Od samego początku Alfreda wraz z rodziną starała się wspierać więźniów obozu. Tak pisze o tym córka Alfredy – Alina: „Nasz dom stał się od pierwszej chwili ogniwem przez które szła pomoc i wieści. Do nas przywożono żywność, lekarstwa, kartki żywnościowe, listy i paczki dla więźniów, w okresie ciężkiej zimy 1940/41 nauszniki i rękawice. Mama i jej siostry robiły wiele tych włóczkowych rzeczy. W magistracie z Alojzym Banasiem pracowała pani Stupkowa. Do nie j donosiło się ugotowane gary z jedzeniem, które rozdzielało się więźniom.”

Od 1941r. zarówno Alfreda jak i jej siostry Ernestyna zwana Renią ps. Irena i najmłodsza Marysia współpracowały z por. Konstantym Kempą – członkiem Departamentu Informacji i Propagandy Rządu na Kraj – zwanym Delegaturą (Renia była jego sekretarką). Kempa nie tylko prowadził działalność wywiadowczą, między innymi spisywał informację o działalności obozu w KL Auschwitz i kolportował je za granicę, ale i pomagał rodzinom aresztowanych i samym więźniom.


Por. Konstanty Kempa ps” Tadeusz”

Dom, do którego rodzina Dylików się przeprowadziła – przy ówczesnej ulicy Głębokiej, stał się jednym z lokali służących strukturom podziemnym. W działalność konspiracyjną zaangażowana była także trzecia z sióstr Alfredy – Jadwiga Dylikówna, nauczycielka w Mysłowicach, działaczka harcerska (miała stopień harcmistrzyni), członkini Przysposobienia Wojskowego Kobiet. Także ona współpracowała z por. Kempą. Pełniła obowiązki łączniczki i kurierki (między innymi na trasie Oświęcim – Wiedeń). W październiku 1942r. w wyniku zdrady – została aresztowana w Wiedniu, wysłana do więzienia Gestapo w Katowicach, a następnie w Mysłowicach. Tam była torturowana, a następnie przewieziona do KL Auschwitz – gdzie została rozstrzelana 25 stycznia 1943r.  

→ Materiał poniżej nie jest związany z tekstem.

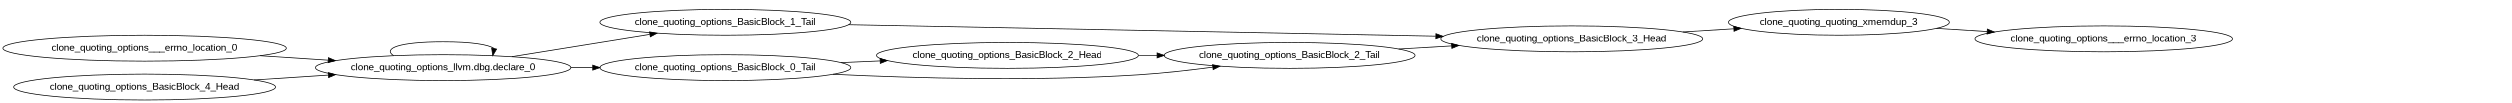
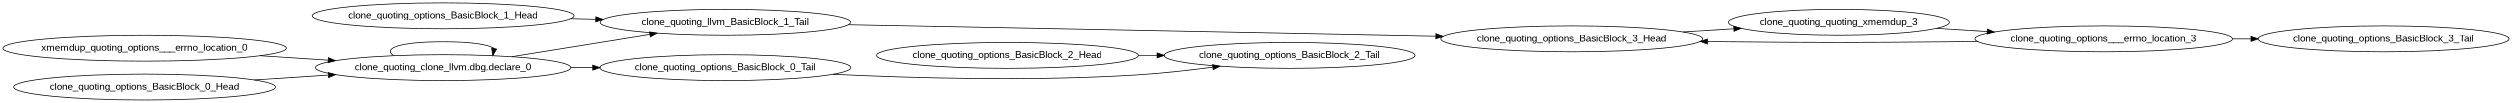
  digraph {
    fontname="Liberation Sans"
    rankdir=LR
    node [fontname="Liberation Sans"]
    edge [fontname="Liberation Sans"]
-   "clone_quoting_options_llvm.dbg.declare_0"
+   "clone_quoting_options_llvm.dbg.declare_0" [label="clone_quoting_clone_llvm.dbg.declare_0"]
    clone_quoting_options_BasicBlock_0_Tail
-   clone_quoting_options_BasicBlock_1_Tail
-   clone_quoting_options___errno_location_0
+   clone_quoting_options_BasicBlock_1_Tail [label=clone_quoting_llvm_BasicBlock_1_Tail]
+   clone_quoting_options___errno_location_0 [label=xmemdup_quoting_options___errno_location_0]
    clone_quoting_options_BasicBlock_2_Head
    clone_quoting_options_BasicBlock_2_Tail
+   clone_quoting_options_BasicBlock_1_Head
    clone_quoting_options_BasicBlock_3_Head
    n9 [label=clone_quoting_quoting_xmemdup_3]
    clone_quoting_options___errno_location_3
-   clone_quoting_options_BasicBlock_0_Head [label=clone_quoting_options_BasicBlock_4_Head]
+   clone_quoting_options_BasicBlock_3_Tail
+   clone_quoting_options_BasicBlock_0_Head
    "clone_quoting_options_llvm.dbg.declare_0" -> "clone_quoting_options_llvm.dbg.declare_0"
    "clone_quoting_options_llvm.dbg.declare_0" -> clone_quoting_options_BasicBlock_0_Tail
    "clone_quoting_options_llvm.dbg.declare_0" -> clone_quoting_options_BasicBlock_1_Tail
-   clone_quoting_options_BasicBlock_0_Tail -> clone_quoting_options_BasicBlock_2_Head
    clone_quoting_options_BasicBlock_0_Tail -> clone_quoting_options_BasicBlock_2_Tail
    clone_quoting_options_BasicBlock_1_Tail -> clone_quoting_options_BasicBlock_3_Head
    clone_quoting_options___errno_location_0 -> "clone_quoting_options_llvm.dbg.declare_0"
    clone_quoting_options_BasicBlock_2_Head -> clone_quoting_options_BasicBlock_2_Tail
-   clone_quoting_options_BasicBlock_2_Tail -> clone_quoting_options_BasicBlock_3_Head
+   clone_quoting_options___errno_location_3 -> clone_quoting_options_BasicBlock_3_Head
+   clone_quoting_options_BasicBlock_1_Head -> clone_quoting_options_BasicBlock_1_Tail
    clone_quoting_options_BasicBlock_3_Head -> n9
    n9 -> clone_quoting_options___errno_location_3
+   clone_quoting_options___errno_location_3 -> clone_quoting_options_BasicBlock_3_Tail
    clone_quoting_options_BasicBlock_0_Head -> "clone_quoting_options_llvm.dbg.declare_0"
  }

Alfreda Dylikówna – z lewej, po prawej jej siostra Jadwiga Dylikówna

Mimo tej tragedii Alfreda i jej siostry nadal prowadziły działalność konspiracyjną. Jak wspomina Alina Dukowicz: „Mama kursowała na ustalonych szlakach. Okresowo przywoziła prasę konspiracyjną z mieszkania Kempy w Sosnowcu w  walizce z podwójnym dnem; przez ogrodnictwo w Rajsku dostarczała część leków przerzucanych w paczkach z Krakowa, nadal kontaktowała się z Lipowczanem, a z koleżankami też harcerkami, nauczycielka i prowadziła tajne nauczanie. Zajmowała się przekazywaniem miesięcznych zapomóg, otrzymywanych od Kempy dla rodzin osób u więzionych, względnie straconych.”

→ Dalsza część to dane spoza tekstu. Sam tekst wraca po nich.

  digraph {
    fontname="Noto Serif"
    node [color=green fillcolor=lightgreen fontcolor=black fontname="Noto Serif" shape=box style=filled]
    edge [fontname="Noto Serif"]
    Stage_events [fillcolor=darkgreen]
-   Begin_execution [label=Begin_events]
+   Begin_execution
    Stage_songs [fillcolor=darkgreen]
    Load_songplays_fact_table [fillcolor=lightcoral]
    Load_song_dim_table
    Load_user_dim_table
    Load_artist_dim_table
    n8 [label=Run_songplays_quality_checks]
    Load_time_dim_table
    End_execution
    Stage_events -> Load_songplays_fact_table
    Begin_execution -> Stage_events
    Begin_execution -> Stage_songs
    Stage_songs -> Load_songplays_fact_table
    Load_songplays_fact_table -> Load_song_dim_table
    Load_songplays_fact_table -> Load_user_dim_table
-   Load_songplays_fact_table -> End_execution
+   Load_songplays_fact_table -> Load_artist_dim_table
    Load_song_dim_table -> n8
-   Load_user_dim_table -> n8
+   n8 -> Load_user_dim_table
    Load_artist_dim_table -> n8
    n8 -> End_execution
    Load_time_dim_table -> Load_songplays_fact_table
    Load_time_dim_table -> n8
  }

28 lutego 1944r. aresztowany został Konstanty Kempa. Alfreda wraz z żoną Konstantego  – Łucją (z domu Wróbel) ps. „Basia” próbowały zatrzeć ślady działalności komórki podziemnej w Oświęcimiu i Katowicach (oczywiście nie udało się dokonać tego całkowicie), a także ostrzec współpracowników. 

Dzięki zbiegowi okoliczności Alfreda Dukowicz uniknęła aresztowania przez Gestapo, podobnie jak jej siostra Renia. Za to aresztowano najmłodszą Marysię, którą na szczęście po kilku dniach zwolniono. Alfreda początkowo ukrywała się u znajomych harcerek w Katowicach, a następnie obie z Renatą przedostały się do Krakowa, a stamtąd w okolice Warszawy (Skolimowo, Rycice), gdzie doczekały końca wojny.

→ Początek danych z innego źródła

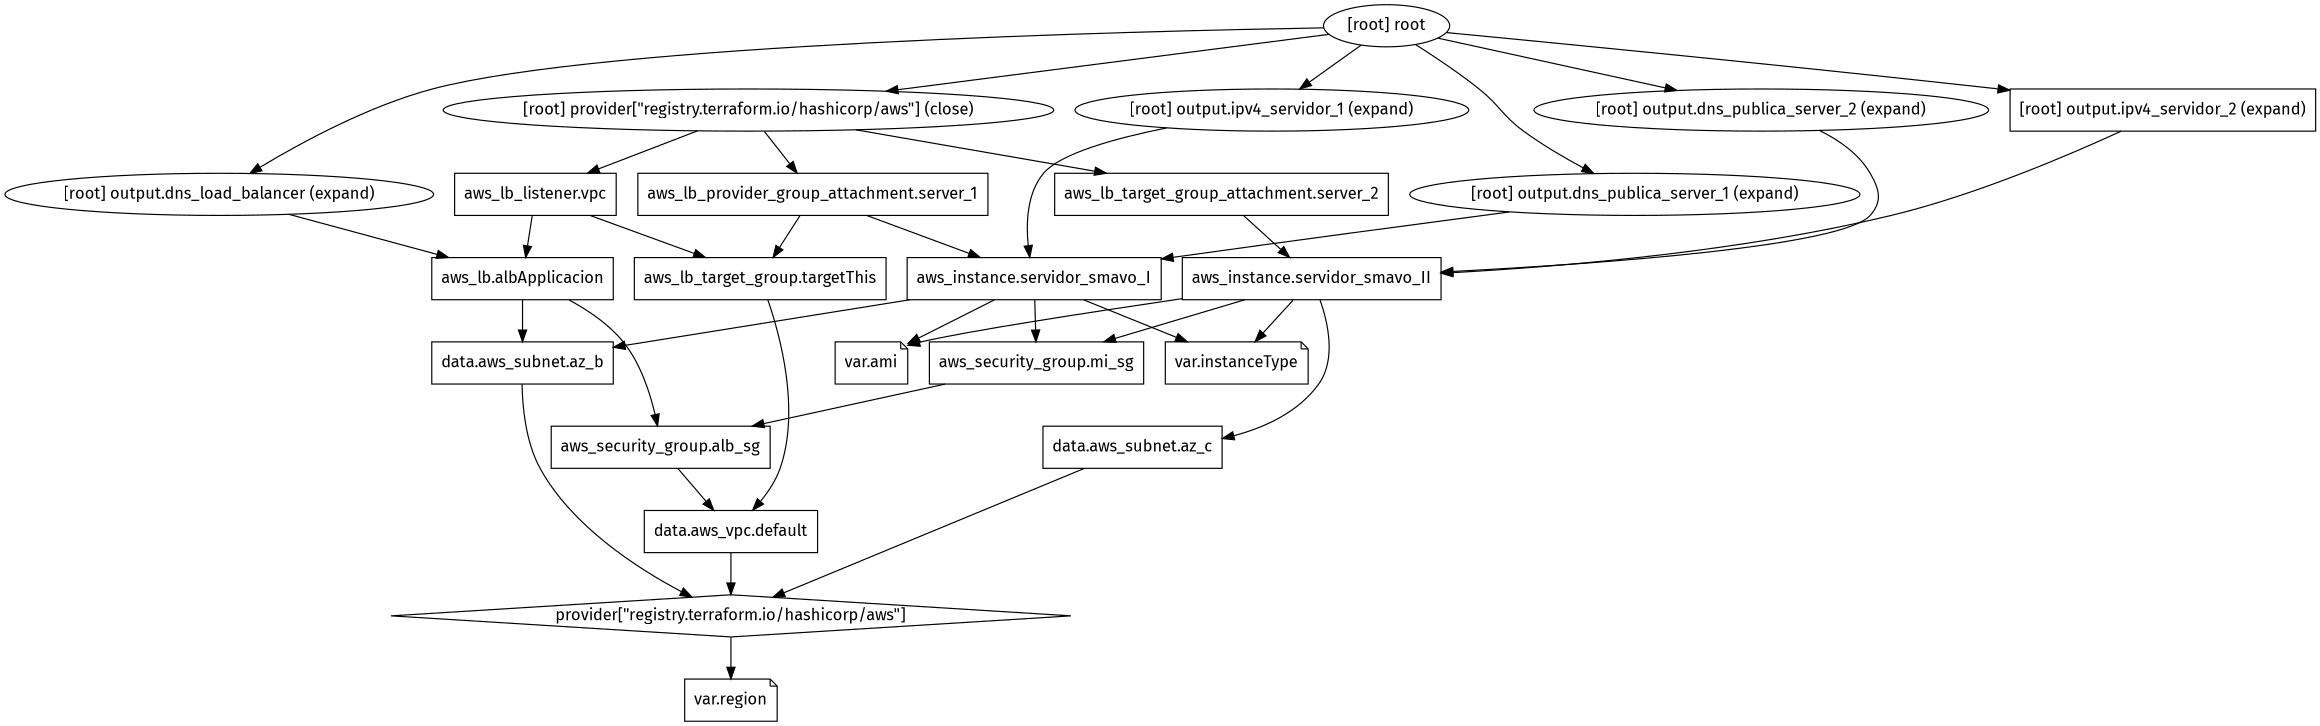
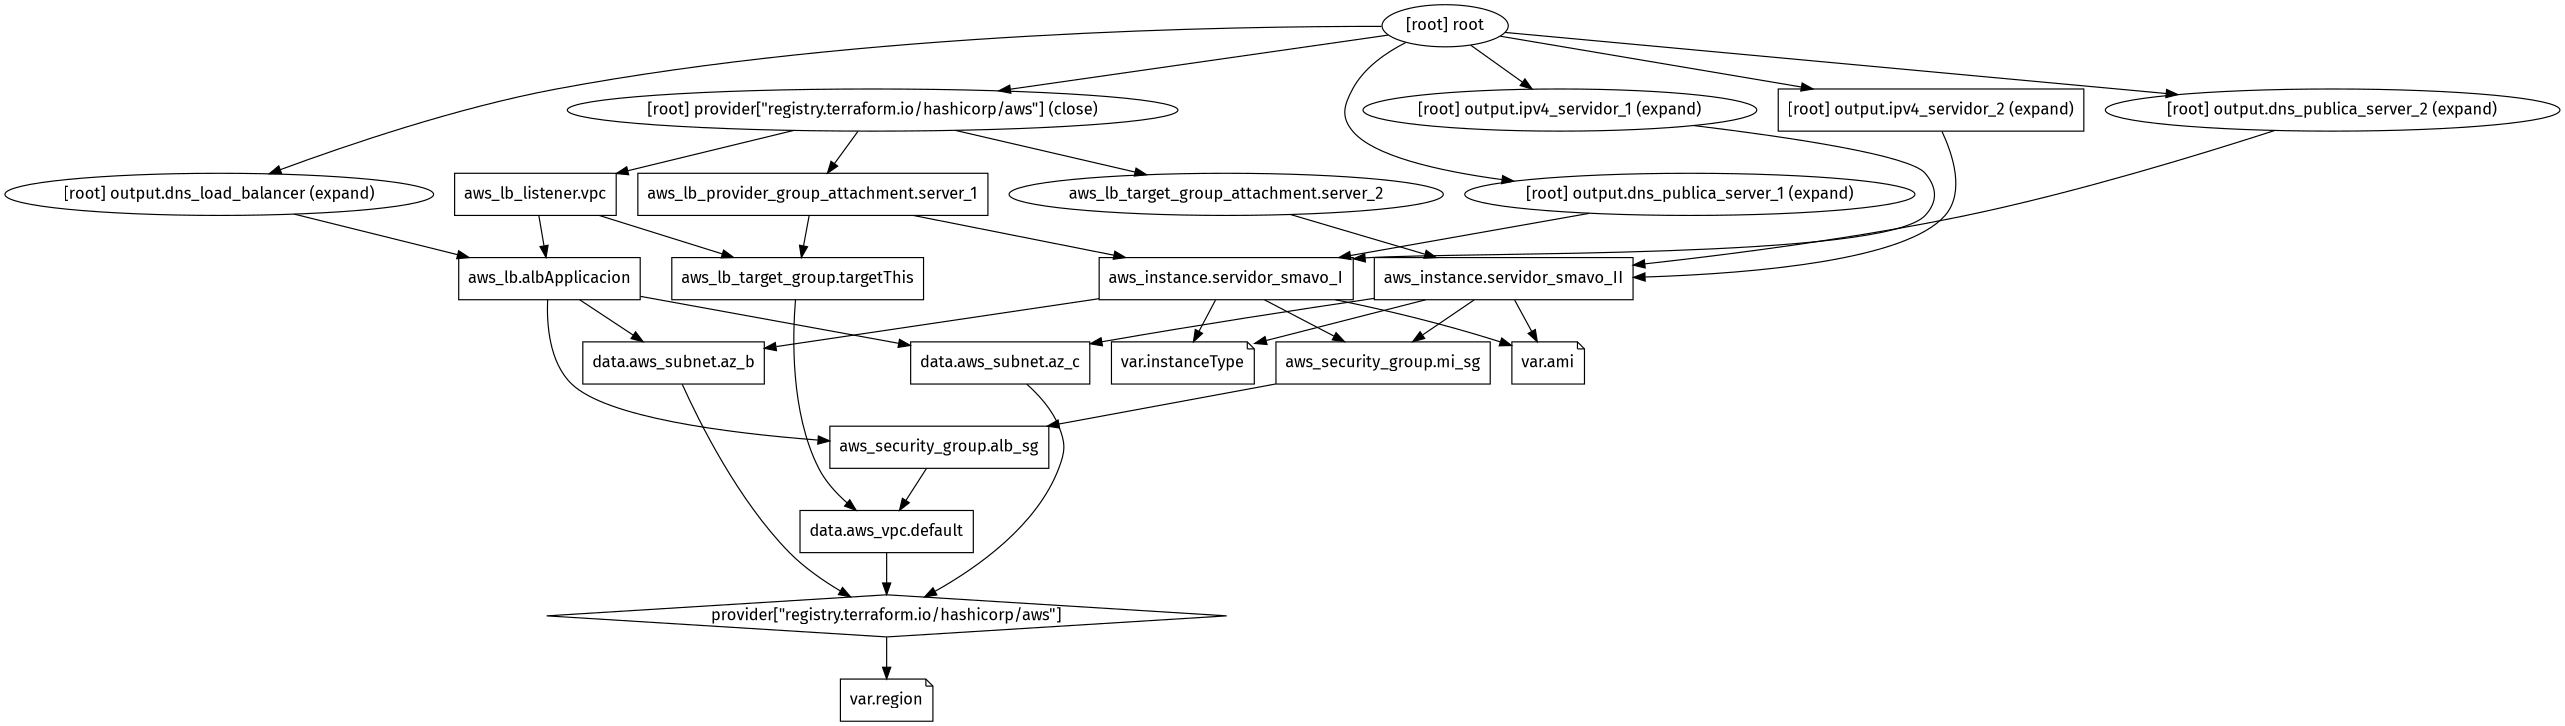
  digraph {
    compound=true
    fontname="Fira Sans"
    newrank=true
    node [fontname="Fira Sans" shape=box]
    edge [fontname="Fira Sans"]
    n1 [label="aws_instance.servidor_smavo_I"]
    n2 [label="aws_security_group.mi_sg"]
    n3 [label="data.aws_subnet.az_b"]
    n4 [label="var.ami" shape=note]
    n5 [label="var.instanceType" shape=note]
    n6 [label="aws_instance.servidor_smavo_II"]
    n7 [label="data.aws_subnet.az_c"]
    n8 [label="aws_lb.albApplicacion"]
    n9 [label="aws_security_group.alb_sg"]
    n10 [label="aws_lb_listener.vpc"]
    n11 [label="aws_lb_target_group.targetThis"]
    n12 [label="data.aws_vpc.default"]
    n13 [label="aws_lb_provider_group_attachment.server_1"]
-   n14 [label="aws_lb_target_group_attachment.server_2"]
+   n14 [label="aws_lb_target_group_attachment.server_2" shape=ellipse]
    n15 [label="provider[\"registry.terraform.io/hashicorp/aws\"]" shape=diamond]
    n16 [label="var.region" shape=note]
    "[root] output.dns_load_balancer (expand)" [shape=""]
    "[root] output.dns_publica_server_1 (expand)" [shape=""]
    "[root] output.dns_publica_server_2 (expand)" [shape=""]
    "[root] output.ipv4_servidor_1 (expand)" [shape=""]
    "[root] output.ipv4_servidor_2 (expand)"
    "[root] provider[\"registry.terraform.io/hashicorp/aws\"] (close)" [shape=""]
    "[root] root" [shape=""]
    subgraph sub_1 {
      n1
      n2
      n3
      n4
      n5
      n6
      n7
      n8
      n9
      n10
      n11
      n12
      n13
      n14
      n15
      n16
      "[root] output.dns_load_balancer (expand)"
      "[root] output.dns_publica_server_1 (expand)"
      "[root] output.dns_publica_server_2 (expand)"
      "[root] output.ipv4_servidor_1 (expand)"
      "[root] output.ipv4_servidor_2 (expand)"
      "[root] provider[\"registry.terraform.io/hashicorp/aws\"] (close)"
      "[root] root"
    }
    n1 -> n2
    n1 -> n3
    n1 -> n4
    n1 -> n5
    n2 -> n9
    n3 -> n15
    n6 -> n2
    n6 -> n4
    n6 -> n5
    n6 -> n7
    n7 -> n15
    n8 -> n3
+   n8 -> n7
    n8 -> n9
    n9 -> n12
    n10 -> n8
    n10 -> n11
    n11 -> n12
    n12 -> n15
    n13 -> n1
    n13 -> n11
    n14 -> n6
    n15 -> n16
    "[root] output.dns_load_balancer (expand)" -> n8
    "[root] output.dns_publica_server_1 (expand)" -> n1
    "[root] output.dns_publica_server_2 (expand)" -> n6
    "[root] output.ipv4_servidor_1 (expand)" -> n1
    "[root] output.ipv4_servidor_2 (expand)" -> n6
    "[root] provider[\"registry.terraform.io/hashicorp/aws\"] (close)" -> n10
    "[root] provider[\"registry.terraform.io/hashicorp/aws\"] (close)" -> n13
    "[root] provider[\"registry.terraform.io/hashicorp/aws\"] (close)" -> n14
    "[root] root" -> "[root] output.dns_load_balancer (expand)"
    "[root] root" -> "[root] output.dns_publica_server_1 (expand)"
    "[root] root" -> "[root] output.dns_publica_server_2 (expand)"
    "[root] root" -> "[root] output.ipv4_servidor_1 (expand)"
    "[root] root" -> "[root] output.ipv4_servidor_2 (expand)"
    "[root] root" -> "[root] provider[\"registry.terraform.io/hashicorp/aws\"] (close)"
  }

Ciekawostką jest fakt, że po wpadce Kempy – aresztowano także 1 marca 1944r. prof. Alfreda Jesionowskiego (dawnego nauczyciela lublinieckiego Gimnazjum, opiekuna lublinieckich harcerzy), który był podwładnym Konstantego Kempy i pracował w Centrali Sekcji w Krakowie. Alfreda nie mogła go znać z czasów pracy harcerskiej w Hufcu Lublinieckim, gdyż Jesionowski w 1932r. został przeniesiony do pracy w Mikołowie, a potem w Pszczynie. Pytanie czy Alfreda i Alfred – spotkali się w czasie okupacji? Wiedzieli o sobie? Na te pytania nie uda się już prawdopodobnie odpowiedzieć.


Alfred Jesionowski ps. „Szymon” – Kraków 1940r.

Alfreda wróciła do domu w maju 1945r. Niestety po zakończeniu wojny – małżeństwo państwa Dukowiczów – rozpadło się.


Alfreda Dukowicz z córką Aliną

Alfreda zamieszkała wraz z córką w Zabrzu, gdzie do 1973r. pracowała w Zabrzańskim Zjednoczeniu Węglowym jako referentka w dziale socjalnym. Działała także w Lidze Kobiet, w PCK i TPD. Za swoją pracę społeczną i zawodową została odznaczona: brązowym i srebrnym Krzyżem Zasługi, Krzyżem Kawalerskim, brązową i srebrną odznaką „Zasłużony dla rozwoju Województwa Katowickiego”.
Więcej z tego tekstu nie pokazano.